* [Assignment]:
A line belongs in the answer only if it contains the word "CROSS"; copy every such line from the listing below.

* [Dataset records]:
----------------------------------------

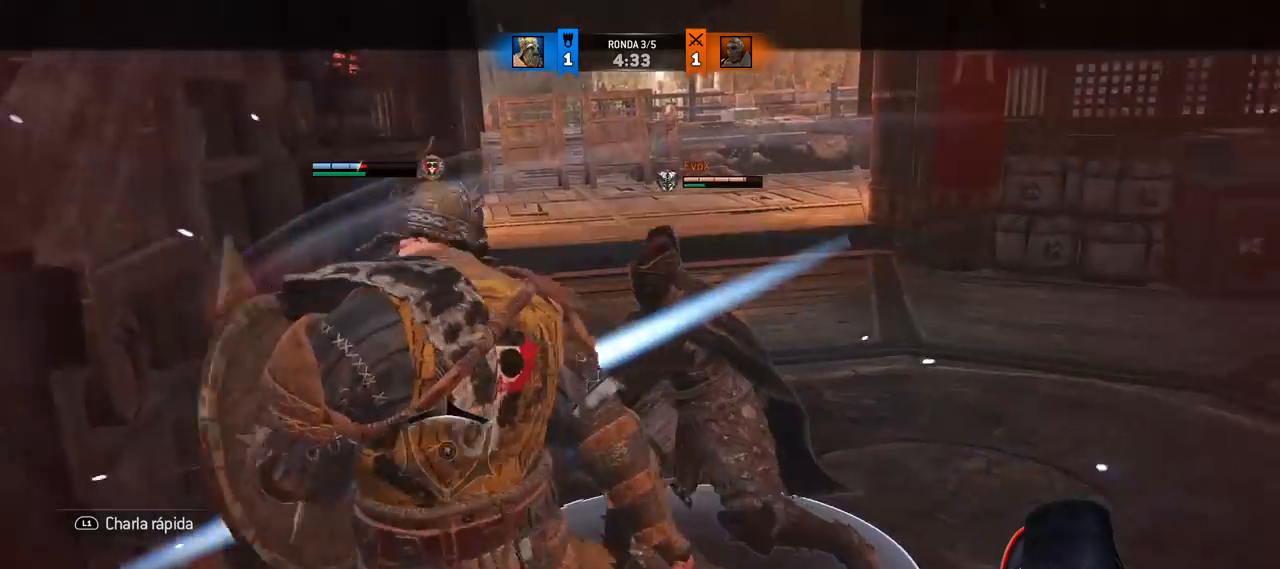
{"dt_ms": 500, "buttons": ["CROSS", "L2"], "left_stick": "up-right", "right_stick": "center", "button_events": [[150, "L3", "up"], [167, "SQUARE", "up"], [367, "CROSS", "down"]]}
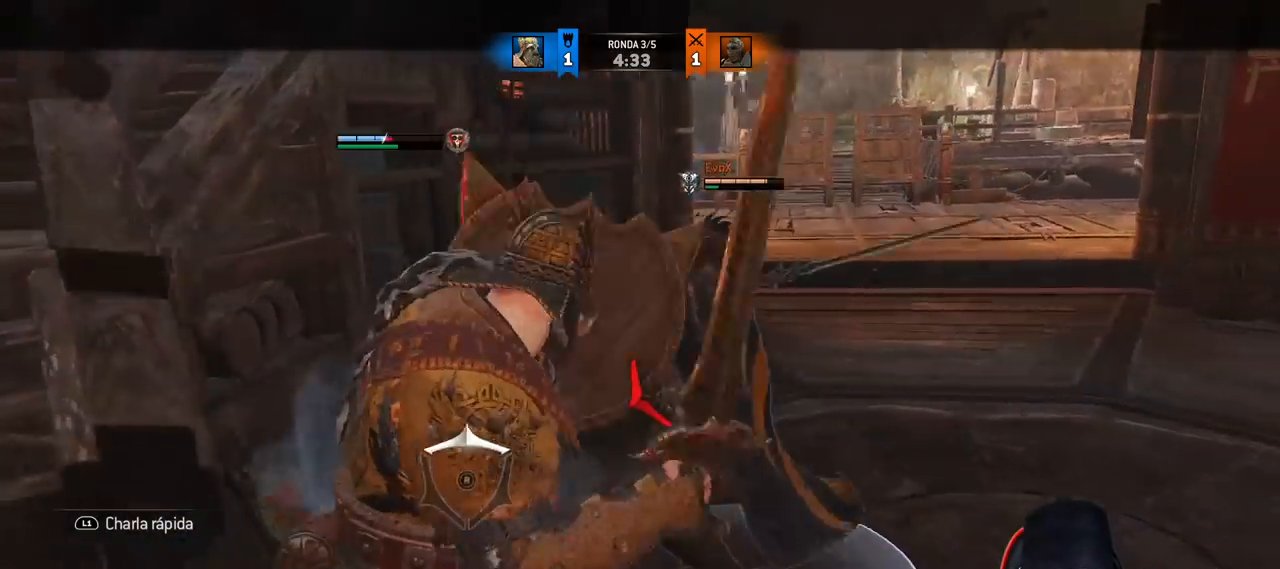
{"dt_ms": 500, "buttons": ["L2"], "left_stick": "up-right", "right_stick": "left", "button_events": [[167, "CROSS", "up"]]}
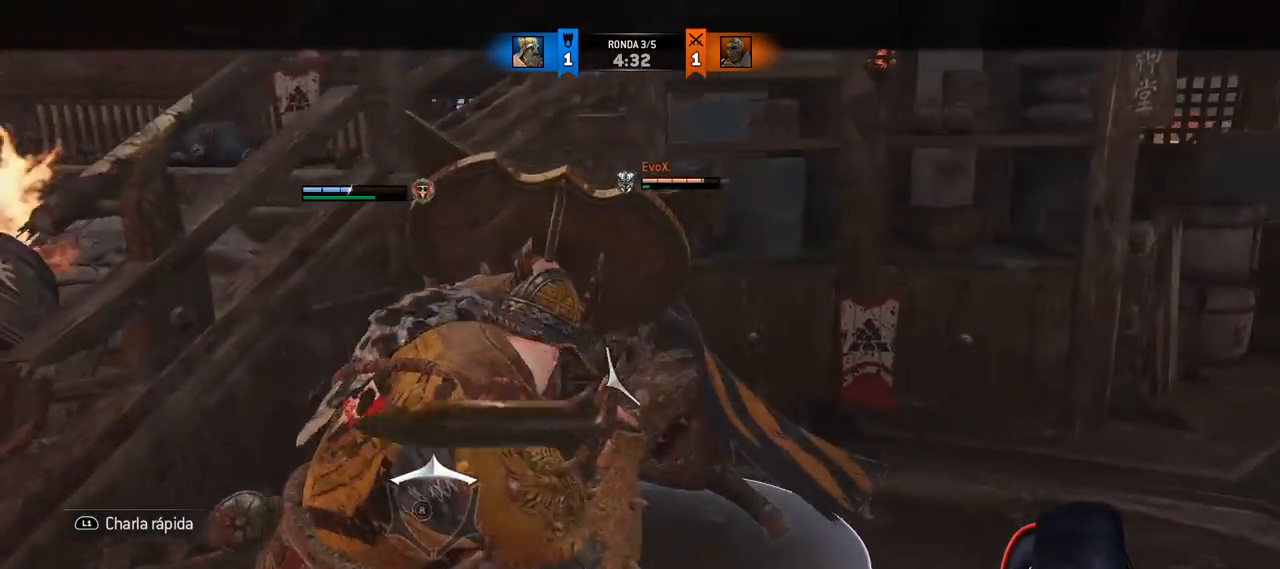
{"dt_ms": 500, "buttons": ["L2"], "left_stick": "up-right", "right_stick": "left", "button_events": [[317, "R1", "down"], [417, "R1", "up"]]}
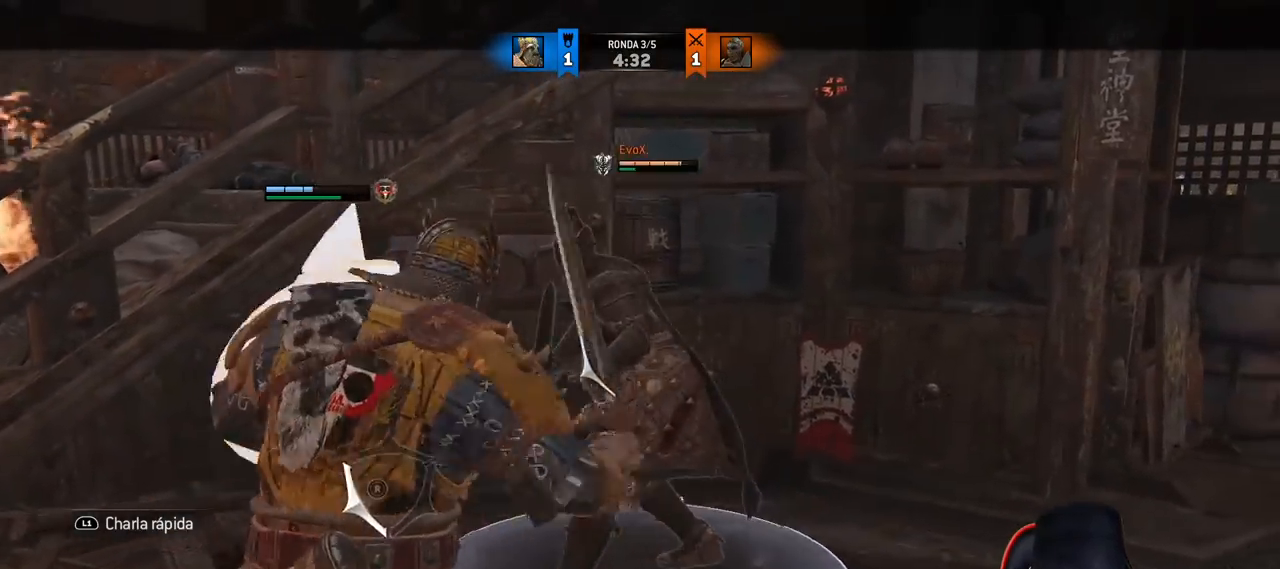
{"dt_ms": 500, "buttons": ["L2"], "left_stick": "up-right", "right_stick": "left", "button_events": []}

----------------------------------------

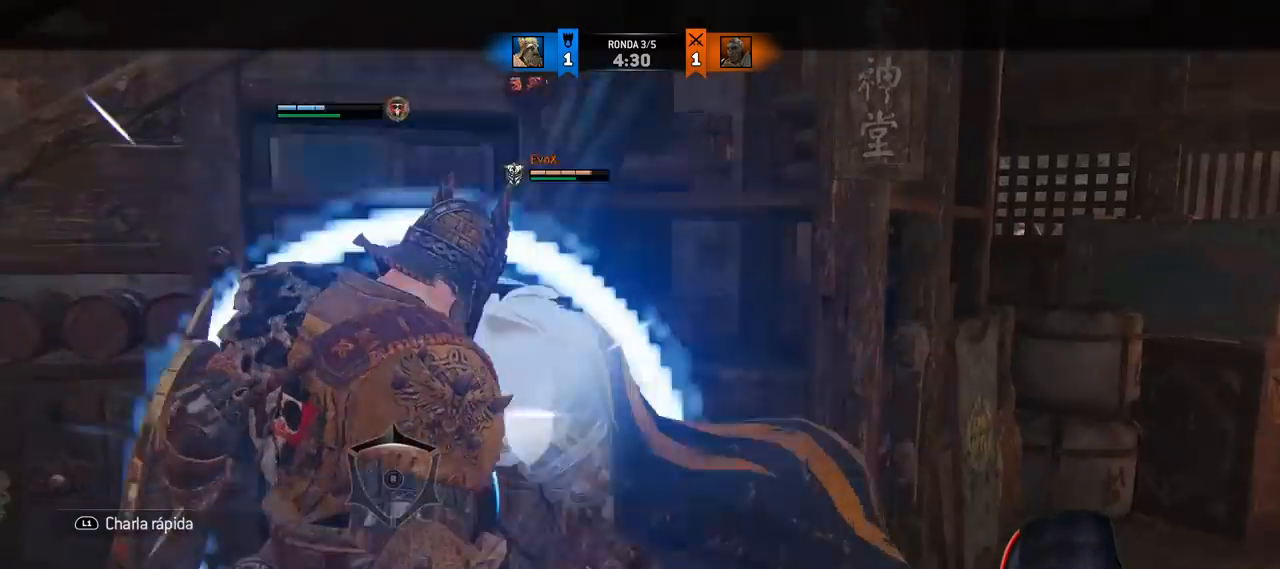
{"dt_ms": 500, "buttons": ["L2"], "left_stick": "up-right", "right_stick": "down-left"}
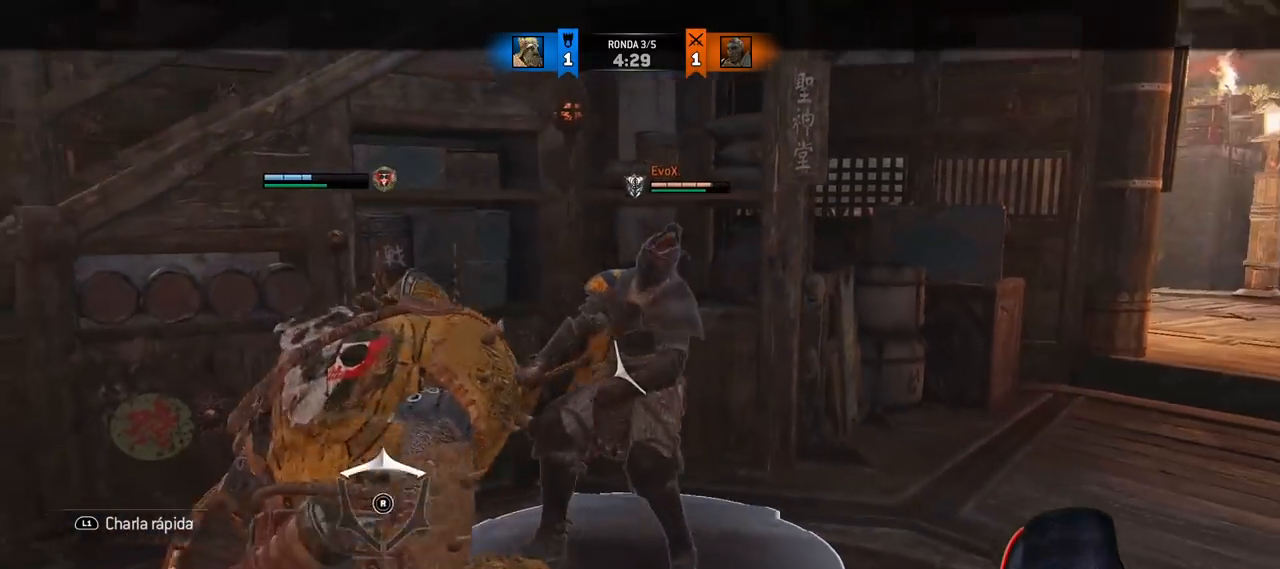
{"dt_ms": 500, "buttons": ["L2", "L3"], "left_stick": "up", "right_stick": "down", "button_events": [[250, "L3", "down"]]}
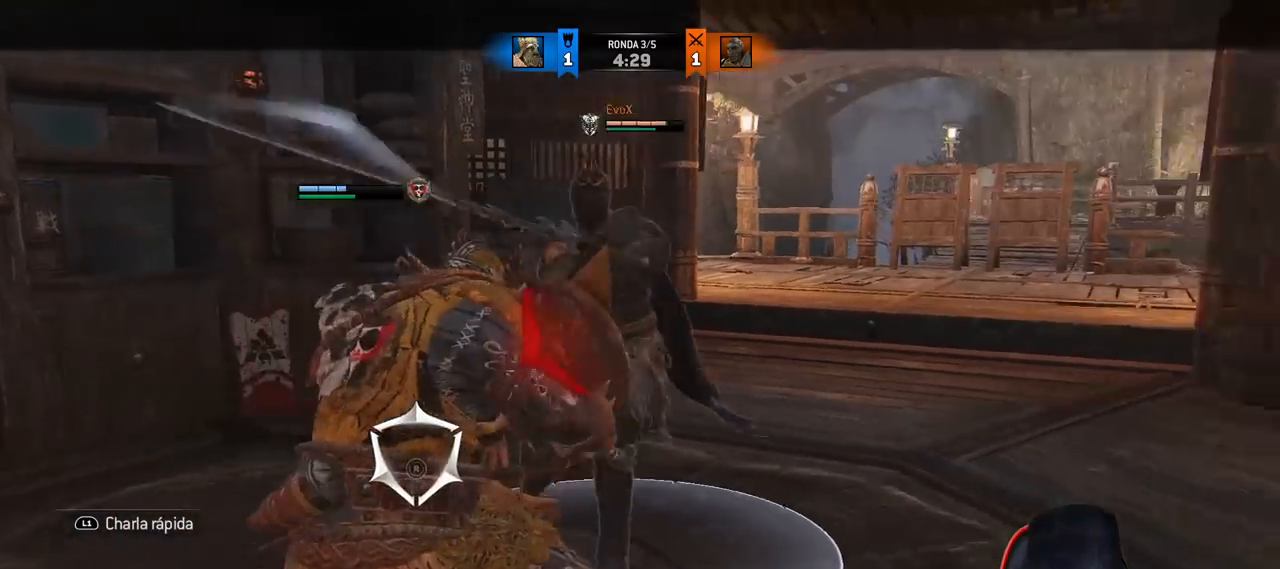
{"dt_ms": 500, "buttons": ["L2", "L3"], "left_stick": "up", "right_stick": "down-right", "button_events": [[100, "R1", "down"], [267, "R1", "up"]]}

----------------------------------------

* [Solution]:
{"dt_ms": 500, "buttons": ["CROSS", "L2"], "left_stick": "up-right", "right_stick": "center", "button_events": [[150, "L3", "up"], [167, "SQUARE", "up"], [367, "CROSS", "down"]]}
{"dt_ms": 500, "buttons": ["L2"], "left_stick": "up-right", "right_stick": "left", "button_events": [[167, "CROSS", "up"]]}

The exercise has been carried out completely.